見出し画像

法務と人事が知っておくべき「人事データ利活用原則」

昨年のリクナビ事件以来、個人情報の取扱いやデータ利活用が法務部門においても注目が高まっておりますところ、一般財団法人ピープルアナリティクス&HRテクノロジー協会が「人事データ利活用原則」を2020年3月に出されました。こちら取り寄せて拝読&セミナー動画視聴しましたところ示唆に富んでおりましたので、本稿で紹介いたします。

1 一般財団法人ピープルアナリティクス&HRテクノロジー協会について

ピープルアナリティクス&HRテクノロジー協会はそのHPで自分たちについて以下のように説明しています。

一般社団法人ピープルアナリティクス&HRテクノロジー協会は、人材データを分析・可視化して人と経営の未来に活かすピープルアナリティクスと、それを牽引するHRテクノロジーの活用を「産・学・官」で普及・推進する団体です。

——————————

課題項目 1.
人事データ利活用原則を紹介する本文によれば、ピープルアナリティクス&HRテクノロジー協会が「人事データ利活用原則」を出したのはいつですか。
課題項目 2.
人事データ利活用原則を紹介する本文から、「法務と人事が知っておくべき「人事データ利活用原則」」から「ノロジーの活用を「産・学・官」で普及・推進する団体です。」までの箇所を一字一句違えずに返してください。

[データセットの項目]
——————————

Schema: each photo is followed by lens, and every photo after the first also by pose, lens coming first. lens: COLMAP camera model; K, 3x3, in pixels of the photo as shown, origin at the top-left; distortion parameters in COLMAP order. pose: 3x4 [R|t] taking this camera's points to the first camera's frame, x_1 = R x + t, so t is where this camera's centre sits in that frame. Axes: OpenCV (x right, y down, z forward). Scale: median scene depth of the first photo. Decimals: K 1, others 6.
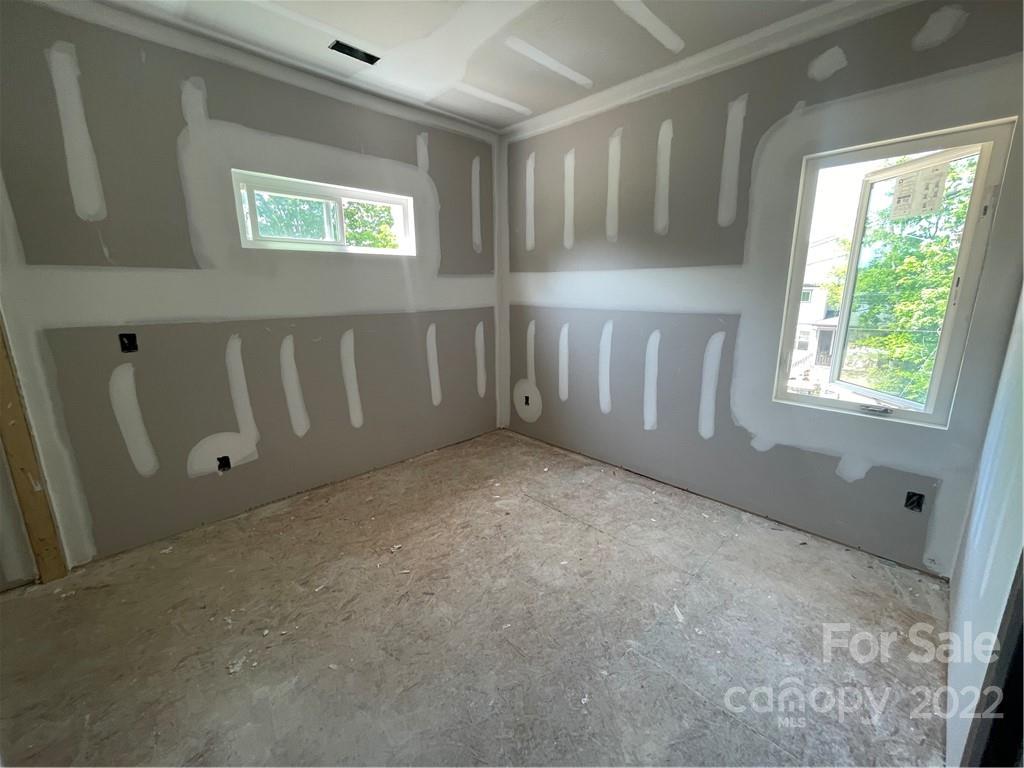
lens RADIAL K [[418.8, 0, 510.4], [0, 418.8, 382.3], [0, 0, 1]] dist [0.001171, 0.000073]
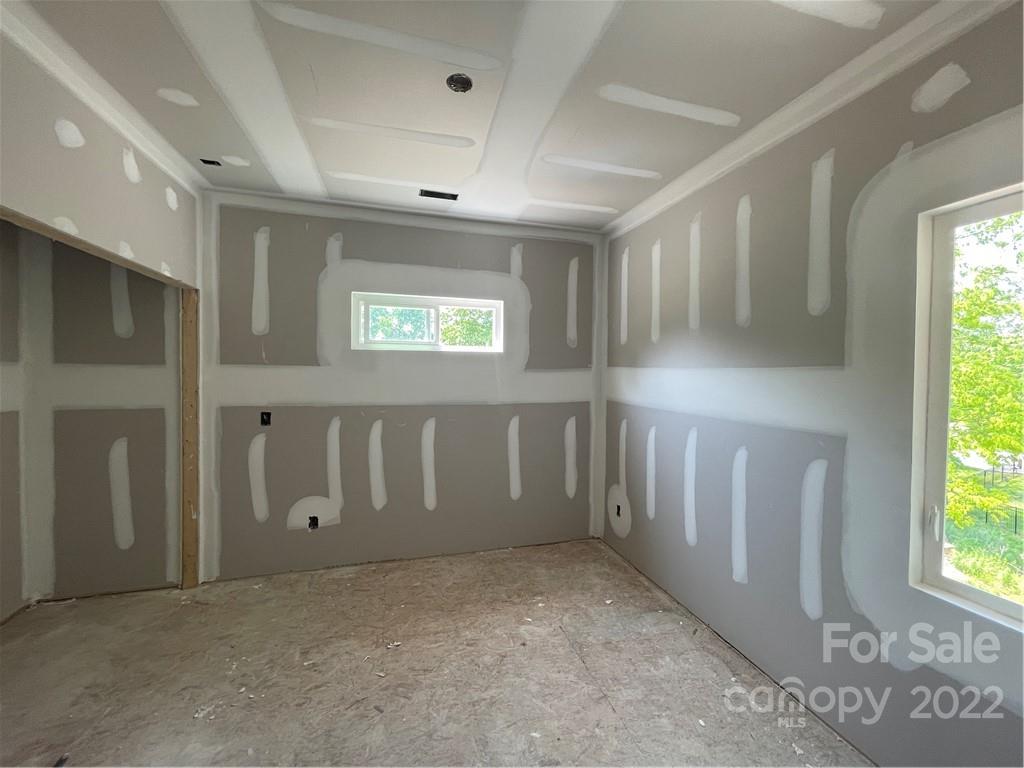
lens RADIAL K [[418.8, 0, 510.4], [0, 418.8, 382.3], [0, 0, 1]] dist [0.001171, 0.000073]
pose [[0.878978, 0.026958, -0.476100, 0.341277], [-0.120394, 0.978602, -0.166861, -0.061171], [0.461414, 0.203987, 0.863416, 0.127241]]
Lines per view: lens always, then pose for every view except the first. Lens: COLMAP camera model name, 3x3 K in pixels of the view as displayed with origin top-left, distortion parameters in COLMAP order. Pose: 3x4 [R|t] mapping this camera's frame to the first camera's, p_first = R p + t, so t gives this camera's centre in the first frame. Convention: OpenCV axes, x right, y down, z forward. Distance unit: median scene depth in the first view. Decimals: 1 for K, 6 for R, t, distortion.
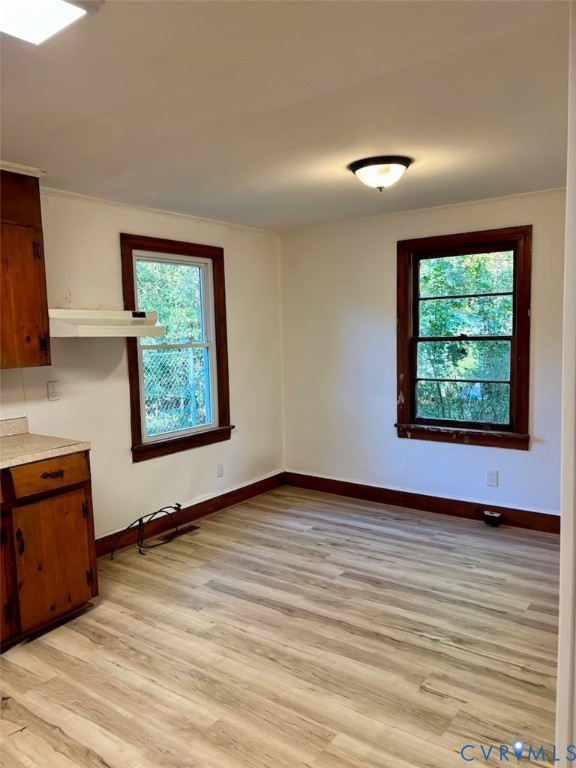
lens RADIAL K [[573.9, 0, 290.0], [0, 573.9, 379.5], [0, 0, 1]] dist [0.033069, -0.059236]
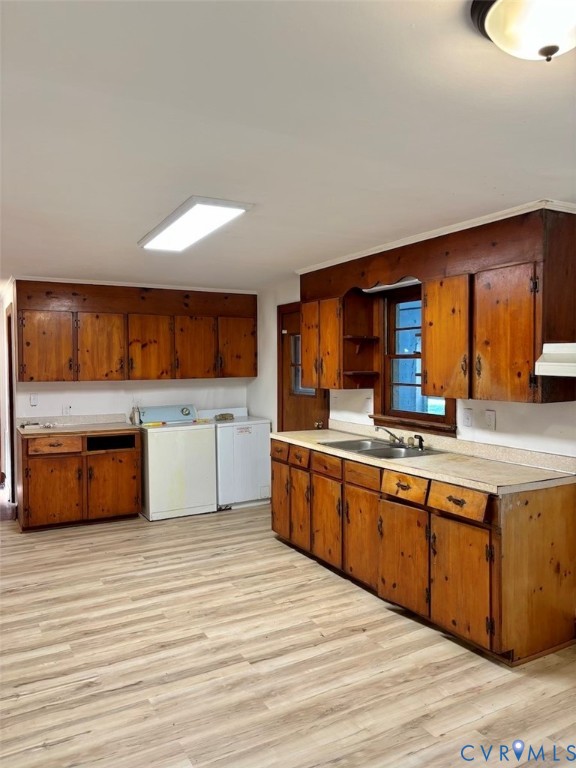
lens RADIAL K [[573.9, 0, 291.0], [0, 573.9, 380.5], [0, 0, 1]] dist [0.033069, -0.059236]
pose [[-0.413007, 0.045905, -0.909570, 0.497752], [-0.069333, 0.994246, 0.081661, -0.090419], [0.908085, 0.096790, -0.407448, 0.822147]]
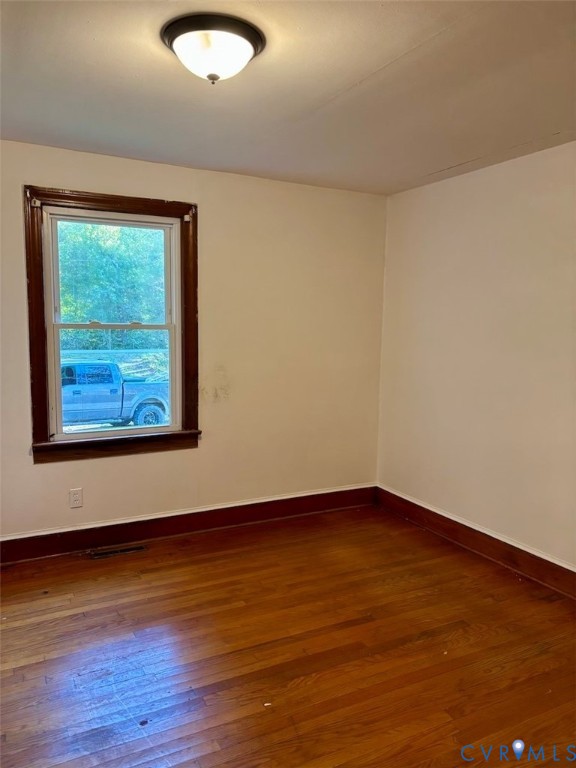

——————————

記述回答 1.
2020年3月です。

記述回答 2.
法務と人事が知っておくべき「人事データ利活用原則」

昨年のリクナビ事件以来、個人情報の取扱いやデータ利活用が法務部門においても注目が高まっておりますところ、一般財団法人ピープルアナリティクス&HRテクノロジー協会が「人事データ利活用原則」を2020年3月に出されました。こちら取り寄せて拝読&セミナー動画視聴しましたところ示唆に富んでおりましたので、本稿で紹介いたします。

1 一般財団法人ピープルアナリティクス&HRテクノロジー協会について

ピープルアナリティクス&HRテクノロジー協会はそのHPで自分たちについて以下のように説明しています。

一般社団法人ピープルアナリティクス&HRテクノロジー協会は、人材データを分析・可視化して人と経営の未来に活かすピープルアナリティクスと、それを牽引するHRテクノロジーの活用を「産・学・官」で普及・推進する団体です。